Hello Hello, lovely creatures.
Today, on this particularly insignificant day I will be writing about a very significant topic. I am, as mentioned before, a feminist. But, it wasn't some random decision I made just so I could say
"I'm a feminist" and parade around with my misogyny-hating proclamations. I do have a root to my decisions.
I am a very ambitious person. I know where I want to go, what a want to do and become, and exactly what I have to do to get there. I genuinely enjoy thinking about my future, and so I asked my table mates one day where they see themselves in 20 years. I told them where I see myself, giving a specific description of my job, hours and the salary I hope to make. The rest of my table all asked me the same question:
"What about a relationship"? They had all explained in detail the kind of relationship they see themselves having, and not so much focus on their profession. One of my friends even told me that in 20 years she wanted to be a stay-at-home mom, pregnant with her third child. I was so shocked that a table full of girls/women/female things my age all thought about their future in terms of the relationships they'd have, and not the strides they had made themselves. This is why I need feminism. I don't plan my life around relationships and I don't look foreword to my wedding. I look foreword to my first job, and getting published one day, and the fact that my ambitions not involving relationships shocks people is why I need feminism.
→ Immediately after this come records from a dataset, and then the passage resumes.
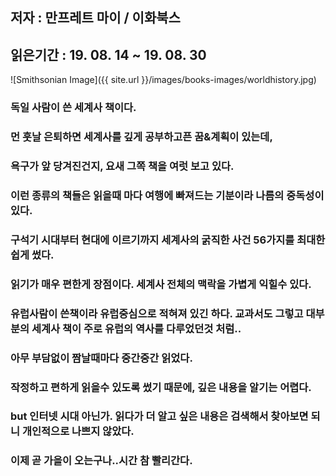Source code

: ## 저자 : 만프레트 마이 / 이화북스

## 읽은기간 : 19. 08. 14 ~ 19. 08. 30

![Smithsonian Image]({{ site.url }}/images/books-images/worldhistory.jpg)

### 독일 사람이 쓴 세계사 책이다.

### 먼 훗날 은퇴하면 세계사를 깊게 공부하고픈 꿈&계획이 있는데,

### 욕구가 앞 당겨진건지, 요새 그쪽 책을 여럿 보고 있다.

### 이런 종류의 책들은 읽을때 마다 여행에 빠져드는 기분이라 나름의 중독성이 있다.

### 구석기 시대부터 현대에 이르기까지 세계사의 굵직한 사건 56가지를 최대한 쉽게 썼다.

### 읽기가 매우 편한게 장점이다. 세계사 전체의 맥락을 가볍게 익힐수 있다.

### 유럽사람이 쓴책이라 유럽중심으로 적혀져 있긴 하다. 교과서도 그렇고 대부분의 세계사 책이 주로 유럽의 역사를 다루었던것 처럼..

### 아무 부담없이 짬날때마다 중간중간 읽었다.

### 작정하고 편하게 읽을수 있도록 썼기 때문에, 깊은 내용을 알기는 어렵다.

### but 인터넷 시대 아닌가. 읽다가 더 알고 싶은 내용은 검색해서 찾아보면 되니 개인적으로 나쁘지 않았다.

### 이제 곧 가을이 오는구나..시간 참 빨리간다.
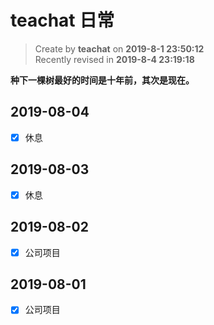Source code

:teachat 日常
===

> Create by **teachat** on **2019-8-1 23:50:12**  
> Recently revised in **2019-8-4 23:19:18**

**种下一棵树最好的时间是十年前，其次是现在。**

## 2019-08-04

- [x] 休息

## 2019-08-03

- [x] 休息

## 2019-08-02

- [x] 公司项目

## 2019-08-01

- [x] 公司项目






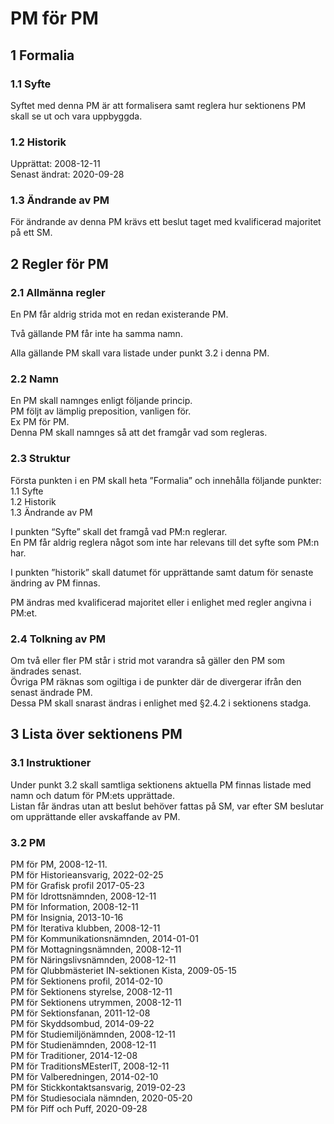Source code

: # PM för PM

## 1 Formalia

### 1.1 Syfte

Syftet med denna PM är att formalisera samt reglera hur sektionens PM skall se ut och vara uppbyggda.

### 1.2 Historik

Upprättat: 2008-12-11  
Senast ändrat: 2020-09-28

### 1.3 Ändrande av PM

För ändrande av denna PM krävs ett beslut taget med kvalificerad majoritet på ett SM.

## 2 Regler för PM

### 2.1 Allmänna regler

En PM får aldrig strida mot en redan existerande PM.

Två gällande PM får inte ha samma namn.

Alla gällande PM skall vara listade under punkt 3.2 i denna PM.

### 2.2 Namn

En PM skall namnges enligt följande princip.  
PM följt av lämplig preposition, vanligen för.  
Ex PM för PM.  
Denna PM skall namnges så att det framgår vad som regleras.

### 2.3 Struktur

Första punkten i en PM skall heta ”Formalia” och innehålla följande punkter:  
1.1 Syfte  
1.2 Historik  
1.3 Ändrande av PM

I punkten “Syfte” skall det framgå vad PM:n reglerar.  
En PM får aldrig reglera något som inte har relevans till det syfte som PM:n har.

I punkten ”historik” skall datumet för upprättande samt datum för senaste ändring av PM finnas.

PM ändras med kvalificerad majoritet eller i enlighet med regler angivna i PM:et.

### 2.4 Tolkning av PM

Om två eller fler PM står i strid mot varandra så gäller den PM som ändrades senast.  
Övriga PM räknas som ogiltiga i de punkter där de divergerar ifrån den senast ändrade PM.  
Dessa PM skall snarast ändras i enlighet med §2.4.2 i sektionens stadga.

## 3 Lista över sektionens PM

### 3.1 Instruktioner

Under punkt 3.2 skall samtliga sektionens aktuella PM finnas listade med namn och datum för PM:ets upprättade.  
Listan får ändras utan att beslut behöver fattas på SM, var efter SM beslutar om upprättande eller avskaffande av PM.

### 3.2 PM

PM för PM, 2008-12-11.  
PM för Historieansvarig, 2022-02-25  
PM för Grafisk profil 2017-05-23  
PM för Idrottsnämnden, 2008-12-11  
PM för Information, 2008-12-11  
PM för Insignia, 2013-10-16  
PM för Iterativa klubben, 2008-12-11  
PM för Kommunikationsnämnden, 2014-01-01  
PM för Mottagningsnämnden, 2008-12-11  
PM för Näringslivsnämnden, 2008-12-11  
PM för Qlubbmästeriet IN-sektionen Kista, 2009-05-15  
PM för Sektionens profil, 2014-02-10  
PM för Sektionens styrelse, 2008-12-11  
PM för Sektionens utrymmen, 2008-12-11  
PM för Sektionsfanan, 2011-12-08  
PM för Skyddsombud, 2014-09-22  
PM för Studiemiljönämnden, 2008-12-11  
PM för Studienämnden, 2008-12-11  
PM för Traditioner, 2014-12-08  
PM för TraditionsMEsterIT, 2008-12-11  
PM för Valberedningen, 2014-02-10  
PM för Stickkontaktsansvarig, 2019-02-23  
PM för Studiesociala nämnden, 2020-05-20  
PM för Piff och Puff, 2020-09-28
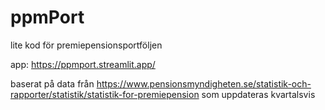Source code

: # ppmPort
lite kod för premiepensionsportföljen

app: https://ppmport.streamlit.app/

baserat på data från https://www.pensionsmyndigheten.se/statistik-och-rapporter/statistik/statistik-for-premiepension som uppdateras kvartalsvis 
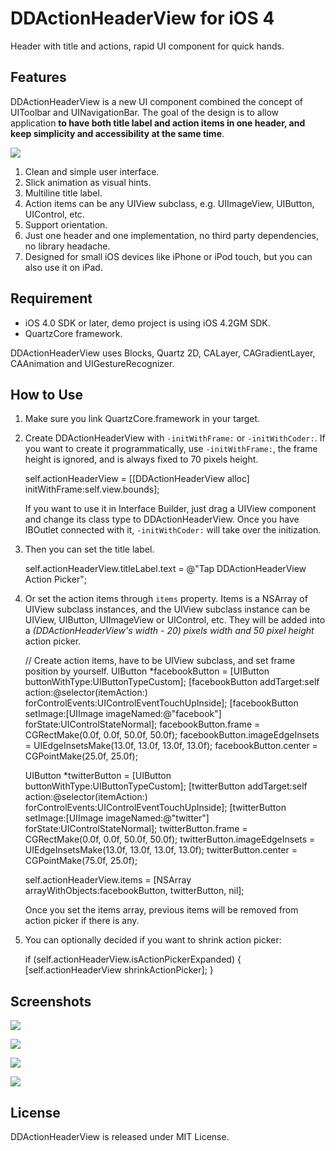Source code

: # DDActionHeaderView for iOS 4
Header with title and actions, rapid UI component for quick hands.

## Features
DDActionHeaderView is a new UI component combined the concept of UIToolbar and UINavigationBar. The goal of the design is to allow application **to have both title label and action items in one header, and keep simplicity and accessibility at the same time**.

![](http://github.com/digdog/DDActionHeaderView/raw/master/Screenshots/Portrait.png)

1. Clean and simple user interface.
2. Slick animation as visual hints.
3. Multiline title label.
4. Action items can be any UIView subclass, e.g. UIImageView, UIButton, UIControl, etc.
5. Support orientation.
6. Just one header and one implementation, no third party dependencies, no library headache.
7. Designed for small iOS devices like iPhone or iPod touch, but you can also use it on iPad.

## Requirement

* iOS 4.0 SDK or later, demo project is using iOS 4.2GM SDK.
* QuartzCore framework.

DDActionHeaderView uses Blocks, Quartz 2D, CALayer, CAGradientLayer, CAAnimation and UIGestureRecognizer. 

## How to Use

1. Make sure you link QuartzCore.framework in your target.
2. Create DDActionHeaderView with <code>-initWithFrame:</code> or <code>-initWithCoder:</code>. If you want to create it programmatically, use <code>-initWithFrame:</code>, the frame height is ignored, and is always fixed to 70 pixels height.

    self.actionHeaderView = [[DDActionHeaderView alloc] initWithFrame:self.view.bounds];

    If you want to use it in Interface Builder, just drag a UIView component and change its class type to DDActionHeaderView. Once you have IBOutlet connected with it, <code>-initWithCoder:</code> will take over the initization.

3. Then you can set the title label.

	self.actionHeaderView.titleLabel.text = @"Tap DDActionHeaderView Action Picker";
	
4. Or set the action items through <code>items</code> property. Items is a NSArray of UIView subclass instances, and the UIView subclass instance can be UIView, UIButton, UIImageView or UIControl, etc. They will be added into a *(DDActionHeaderView's width - 20) pixels width and 50 pixel height* action picker. 

    // Create action items, have to be UIView subclass, and set frame position by yourself.
    UIButton *facebookButton = [UIButton buttonWithType:UIButtonTypeCustom];
    [facebookButton addTarget:self action:@selector(itemAction:) forControlEvents:UIControlEventTouchUpInside];
    [facebookButton setImage:[UIImage imageNamed:@"facebook"] forState:UIControlStateNormal];
    facebookButton.frame = CGRectMake(0.0f, 0.0f, 50.0f, 50.0f);
    facebookButton.imageEdgeInsets = UIEdgeInsetsMake(13.0f, 13.0f, 13.0f, 13.0f);
    facebookButton.center = CGPointMake(25.0f, 25.0f);
    
    UIButton *twitterButton = [UIButton buttonWithType:UIButtonTypeCustom];
    [twitterButton addTarget:self action:@selector(itemAction:) forControlEvents:UIControlEventTouchUpInside];
    [twitterButton setImage:[UIImage imageNamed:@"twitter"] forState:UIControlStateNormal];
    twitterButton.frame = CGRectMake(0.0f, 0.0f, 50.0f, 50.0f);
    twitterButton.imageEdgeInsets = UIEdgeInsetsMake(13.0f, 13.0f, 13.0f, 13.0f);
    twitterButton.center = CGPointMake(75.0f, 25.0f);
    
    self.actionHeaderView.items = [NSArray arrayWithObjects:facebookButton, twitterButton, nil];	

    Once you set the items array, previous items will be removed from action picker if there is any.

5. You can optionally decided if you want to shrink action picker:

    if (self.actionHeaderView.isActionPickerExpanded) {
        [self.actionHeaderView shrinkActionPicker];
    }

## Screenshots

![](http://github.com/digdog/DDActionHeaderView/raw/master/Screenshots/Portrait.png)  

![](http://github.com/digdog/DDActionHeaderView/raw/master/Screenshots/PortraitActionPicker.png)  

![](http://github.com/digdog/DDActionHeaderView/raw/master/Screenshots/Landscape.png)  

![](http://github.com/digdog/DDActionHeaderView/raw/master/Screenshots/LandscapeActionPicker.png)

## License

DDActionHeaderView is released under MIT License.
I need feminism because I don't want to be expected to be married by 25, and popping out babies within a few months of that. I need feminism because my decision that I do not want kids should be accepted, and not brushed off as a "inexperienced teenage nonsense". The fact that I don't see myself married in 20 years is not sad or an expression of low self-esteem. Just because I don't want to be a housewife doesn't mean I'm not a "good woman". This Is not the 50'! Women don't wear aprons all day with their hair in cute updos, waiting for their husband to come home. The very fact that people talk to me more about my future, beginning with the "When you're married..."made me the feminist I am today. I don't fantasize about my wedding day, and what color bouquets I would have. I feel that romance is not something to plan and focus on. I know that if i just go with the flow of things, and do what I'm doing, I'll meet someone and sparks will fly or whatever these hopeless romantics go on about. But honestly, I really don't care right now. I just want to live, and work hard and get places. I have a dream like any other girl, though perhaps a bit more filled with feminist activism and anti-patriarchal work, and I feel that I should be able to plan my life without thinking about who I want to have on my arm without shocking people. Until women not wanting children, and finding the life of a housewife unenticing, I will rant and be a feminist and sing my anti-misogyny songs to warm the hearts of this patriarchal society.